There has been greater recognition over the past several decades of the pervasiveness of poorly assessed, poorly treated chronic pain, culminating recently in an Institute of Medicine report quantifying this healthcare issue. Evidence also suggests that the quality of and access to assessment and treatment of pain are poorer for racial and ethnic minorities. “This is a very large public health problem,” says Perry G. Fine, MD. “The issue has become even more important because of its concurrent overlap with the liberalization of prescribing patterns for opioid analgesics to treat chronic, non-cancer pain.”
Chronic Pain is a Costly Problem
Well over 100 million people in the United States are living with chronic pain that has some debilitating effect on their daily lives, costing society over $600 billion a year in direct medical costs and lost productivity. According to the American Pain Foundation, pain affects more Americans than diabetes, heart disease, and cancer combined (Table). The duration of pain in adults aged 20 and older who report having pain is longer than 1 year for 42% of patients (Figure). As these health and economic tolls have made their mark, they have exposed training gaps for healthcare professionals in recognizing and treating chronic pain adequately.
“With some additional training and by adopting well-established practice guidelines, the risks of abuse can be managed and limited for both patients and physicians.”
“We have not established a systemic approach to comprehensively prevent and treat chronic pain,” says Dr. Fine, “and comorbid psychiatric disorders can further complicate issues of treatment selection and adherence. Physicians are doing their best to return their pain patients to optimal health and optimal function. One of the easiest tools they have appears to be opioid analgesics. They’re highly efficacious in the short run and highly versatile, but they have serious problems attached to them with long-term use if these patients are not monitored well. The crux of the issue is how to treat, monitor, and manage chronic pain most appropriately without exacerbating potential issues of substance and chemical dependence (diversion, abuse, morbidity, and mortality) and without adversely restricting access to those drugs for patients who have appropriate and indicated needs for them.”
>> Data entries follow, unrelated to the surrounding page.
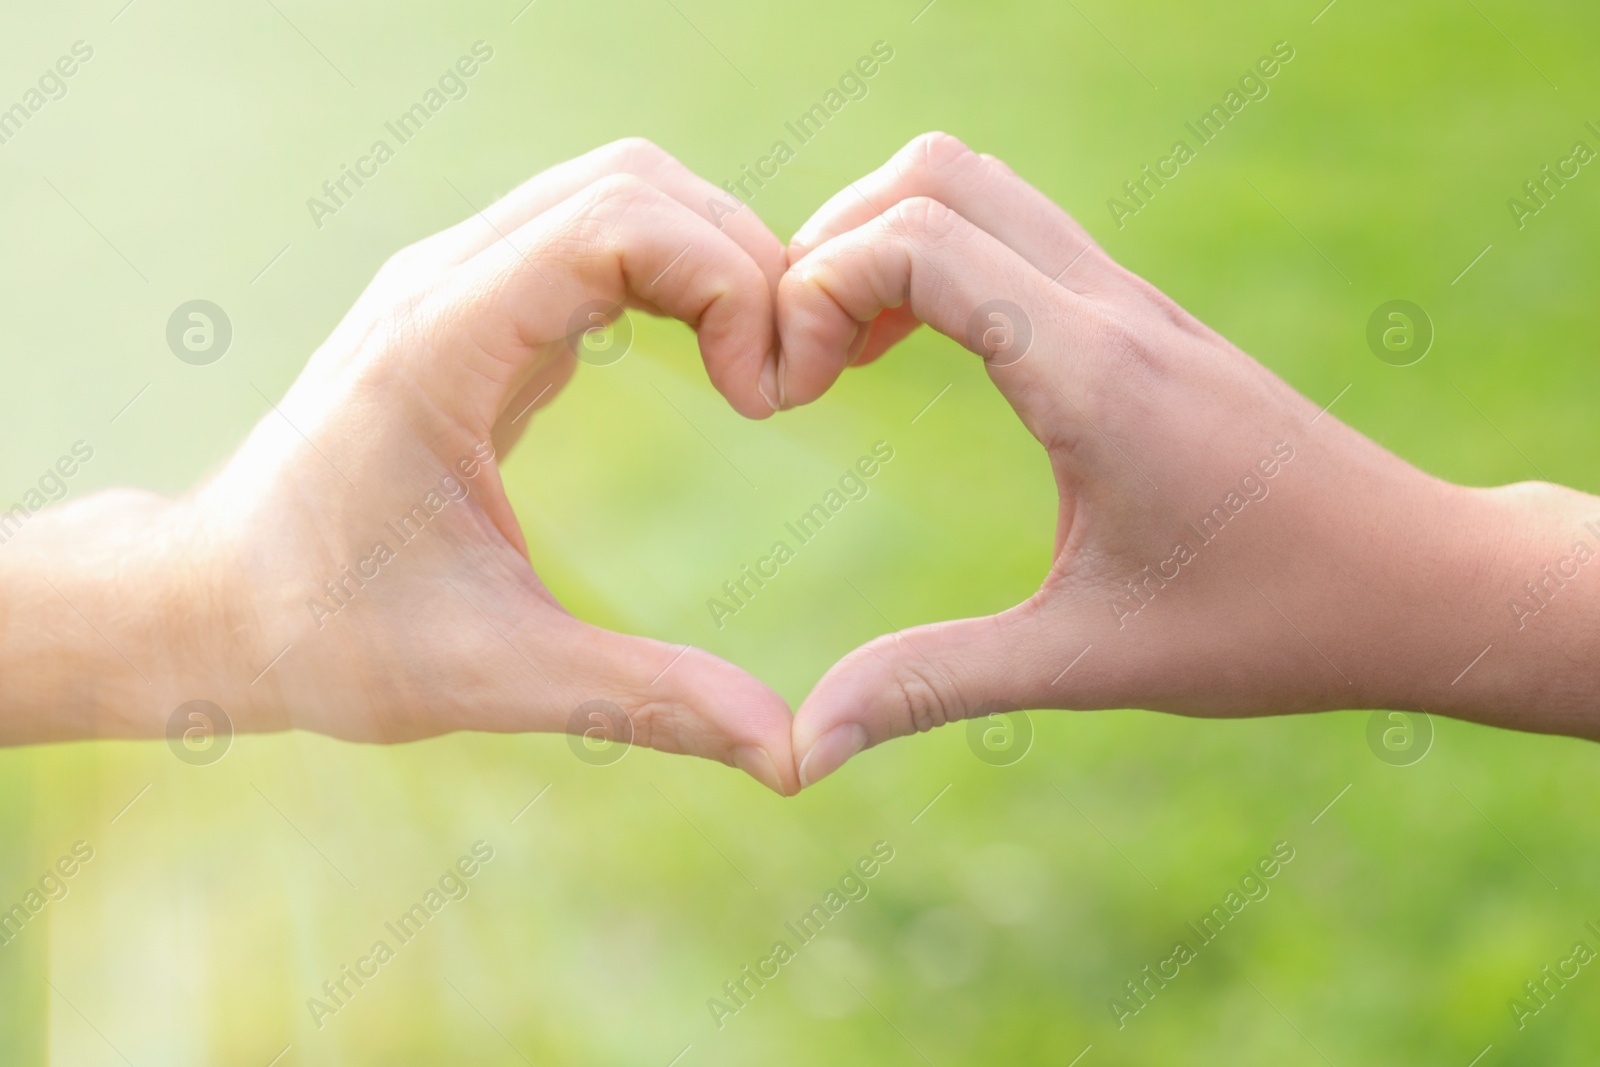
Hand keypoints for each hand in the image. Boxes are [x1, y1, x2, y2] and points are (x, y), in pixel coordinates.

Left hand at [2, 140, 803, 793]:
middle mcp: (445, 284)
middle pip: (633, 182)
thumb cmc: (326, 638)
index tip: (766, 398)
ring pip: (617, 191)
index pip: (617, 221)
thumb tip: (790, 753)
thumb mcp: (495, 676)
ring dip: (711, 256)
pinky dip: (673, 270)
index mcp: (441, 346)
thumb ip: (646, 700)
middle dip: (741, 258)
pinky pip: (593, 236)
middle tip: (785, 379)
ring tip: (757, 367)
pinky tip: (709, 360)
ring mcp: (454, 284)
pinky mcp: (472, 309)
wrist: (207, 605)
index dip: (727, 282)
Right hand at [778, 132, 1595, 786]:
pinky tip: (916, 356)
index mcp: (1091, 374)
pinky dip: (936, 258)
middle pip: (935, 176)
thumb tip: (798, 750)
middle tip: (800, 364)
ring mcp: (1132, 299)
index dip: (816, 292)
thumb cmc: (1273, 621)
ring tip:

Although the parallel and occasionally overlapping public health quandaries of poorly treated chronic pain and prescription opioid abuse are visible and clearly present, their specific issues are only just being identified. Specialized education, including continuing medical education, and responsible prescribing guidelines continue to emerge. The hope is that these initiatives will alleviate pressure on physicians to automatically prescribe powerful analgesics when alternative treatment methods might be necessary. “The heavy focus on prescription drug abuse has created a great distraction from other things we can and should be doing to treat chronic pain,” Dr. Fine says. “Physician concern about opioid abuse can lead to undertreatment of chronic pain. However, with some additional training and by adopting well-established practice guidelines, the risks of abuse can be managed and limited for both patients and physicians.”
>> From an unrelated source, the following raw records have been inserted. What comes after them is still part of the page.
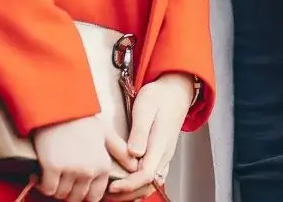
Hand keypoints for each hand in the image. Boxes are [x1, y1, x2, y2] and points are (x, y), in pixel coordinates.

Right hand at [32, 114, 132, 201]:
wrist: (60, 106)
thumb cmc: (82, 119)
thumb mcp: (105, 133)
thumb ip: (119, 152)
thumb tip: (135, 167)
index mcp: (103, 165)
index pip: (94, 197)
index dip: (83, 193)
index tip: (76, 183)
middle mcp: (89, 170)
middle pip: (76, 198)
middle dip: (69, 191)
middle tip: (63, 176)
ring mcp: (71, 169)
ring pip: (61, 195)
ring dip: (56, 187)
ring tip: (54, 172)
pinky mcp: (53, 167)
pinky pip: (48, 189)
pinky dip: (43, 183)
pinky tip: (42, 172)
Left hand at [106, 73, 195, 198]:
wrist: (175, 90)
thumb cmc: (159, 96)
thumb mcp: (145, 107)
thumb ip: (140, 131)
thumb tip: (134, 153)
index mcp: (160, 144)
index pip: (146, 174)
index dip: (128, 184)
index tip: (111, 186)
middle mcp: (164, 154)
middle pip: (148, 185)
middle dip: (127, 193)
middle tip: (106, 193)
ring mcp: (164, 156)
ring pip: (151, 184)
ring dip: (133, 192)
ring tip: (113, 191)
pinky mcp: (161, 154)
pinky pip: (152, 178)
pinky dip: (138, 186)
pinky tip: (125, 184)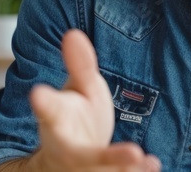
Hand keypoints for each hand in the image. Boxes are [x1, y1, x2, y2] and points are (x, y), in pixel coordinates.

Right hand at [24, 29, 160, 170]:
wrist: (70, 157)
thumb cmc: (75, 117)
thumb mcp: (78, 89)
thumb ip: (80, 66)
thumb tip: (73, 33)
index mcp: (56, 120)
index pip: (48, 110)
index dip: (43, 101)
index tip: (37, 93)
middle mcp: (68, 149)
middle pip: (79, 155)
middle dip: (102, 156)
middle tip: (128, 151)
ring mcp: (86, 168)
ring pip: (101, 171)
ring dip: (120, 167)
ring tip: (139, 158)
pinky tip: (152, 164)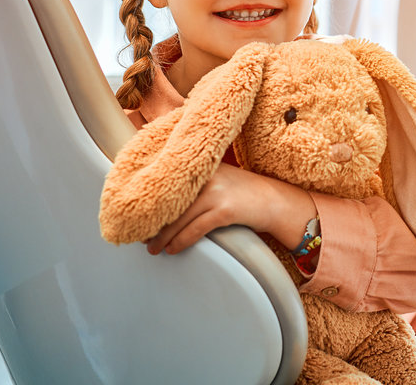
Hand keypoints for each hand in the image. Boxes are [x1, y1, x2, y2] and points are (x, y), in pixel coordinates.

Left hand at [145, 163, 316, 255]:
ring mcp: (216, 193)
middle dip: (153, 224)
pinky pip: (195, 230)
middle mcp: (207, 176)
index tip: (139, 216)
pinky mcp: (225, 210)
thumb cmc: (246, 193)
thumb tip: (167, 203)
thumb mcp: (220, 179)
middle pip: (171, 203)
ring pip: (179, 219)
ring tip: (153, 248)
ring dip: (163, 237)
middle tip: (141, 237)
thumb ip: (197, 184)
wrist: (276, 200)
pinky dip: (181, 241)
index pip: (169, 184)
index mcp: (203, 166)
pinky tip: (173, 249)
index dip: (152, 203)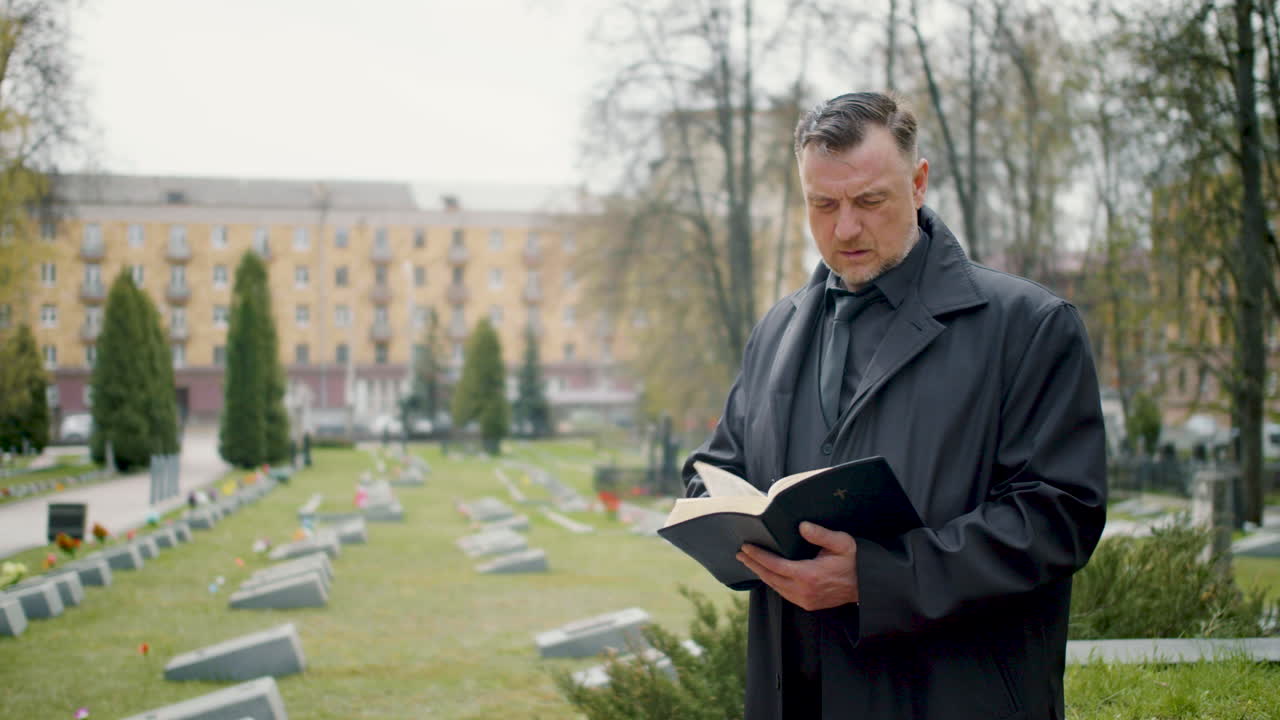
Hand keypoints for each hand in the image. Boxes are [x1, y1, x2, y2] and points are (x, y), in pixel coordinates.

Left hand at [736, 522, 858, 610]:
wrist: (867, 586)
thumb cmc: (855, 561)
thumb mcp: (843, 543)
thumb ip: (821, 534)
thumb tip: (802, 526)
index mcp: (808, 575)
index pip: (775, 565)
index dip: (758, 556)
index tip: (746, 548)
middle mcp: (803, 590)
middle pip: (770, 577)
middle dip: (754, 565)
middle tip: (740, 554)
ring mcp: (805, 600)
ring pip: (775, 587)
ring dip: (762, 574)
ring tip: (750, 562)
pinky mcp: (808, 604)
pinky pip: (784, 593)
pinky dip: (773, 582)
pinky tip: (768, 574)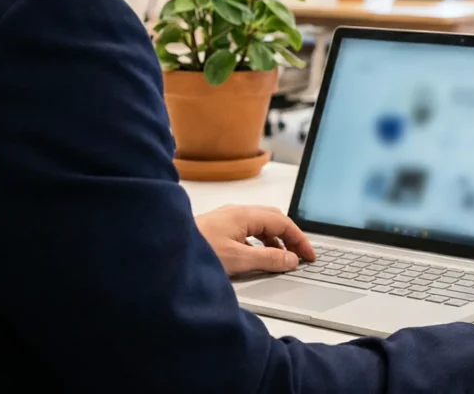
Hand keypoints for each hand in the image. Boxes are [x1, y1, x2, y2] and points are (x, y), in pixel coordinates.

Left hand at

Important Principles in Managing Chronic Pain
According to Dr. Fine, a key principle in managing chronic pain is to establish a truly professional relationship with patients. “This begins with a total history and physical examination, corroborative laboratory and imaging studies, or collateral medical records from other practitioners,” he says. “Know who you’re dealing with. Assess the social context of patients by finding out who they live with, their potential medical and social risk factors if a trial of opioid therapy is being considered and is appropriate, and how patients have historically handled other drugs of abuse.”
A formal risk assessment is another important consideration. Following a formal pain assessment and a diagnosis, physicians can determine the safest, most effective approaches to treatment. This can also lead to considering less risky alternatives to opioid analgesics. Dr. Fine says if a trial of opioid therapy emerges as the only way to move patients forward in terms of function, sleep- and pain-related mood disturbances, and work and social restriction, then the key is to determine how much potential risk is there from exposing this person to opioids. “Moderate- and high-risk patients clearly require a different style of management than low-risk patients,” he adds. “Physicians need to determine whether the structure of their practice and their individual skill set have the means to manage patients throughout that spectrum of risk. The vast majority of people with chronic pain are being managed in the community by healthcare professionals who aren’t fellowship trained, board-certified pain medicine experts. This means that primary care and emergency physicians must step up their skills in order to manage more moderate- and high-risk patients.”
Chapman CR, Lipschitz DL, Angst MS, et al. Opioid pharmacotherapy for chronic non-cancer pain in the United States: a research guideline for developing an evidence-base. J Pain. 2010;11:807-829.
Chou R, Fanciullo GJ, Fine PG, et al; American Pain Society-American Academy of Pain Medicine Opioids Guidelines Panel. Clinical guidelines for the use of chronic opioid therapy in chronic noncancer pain. J Pain. 2009;10:113-130.
Leverence RR, Williams RL, Potter M, et al; on behalf of PRIME Net clinicians. Chronic Non-Cancer Pain: A Siren for Primary Care – A Report From the PRImary care MultiEthnic Network (PRIME Net). J Am Board Fam Med. 2011;24:551-561.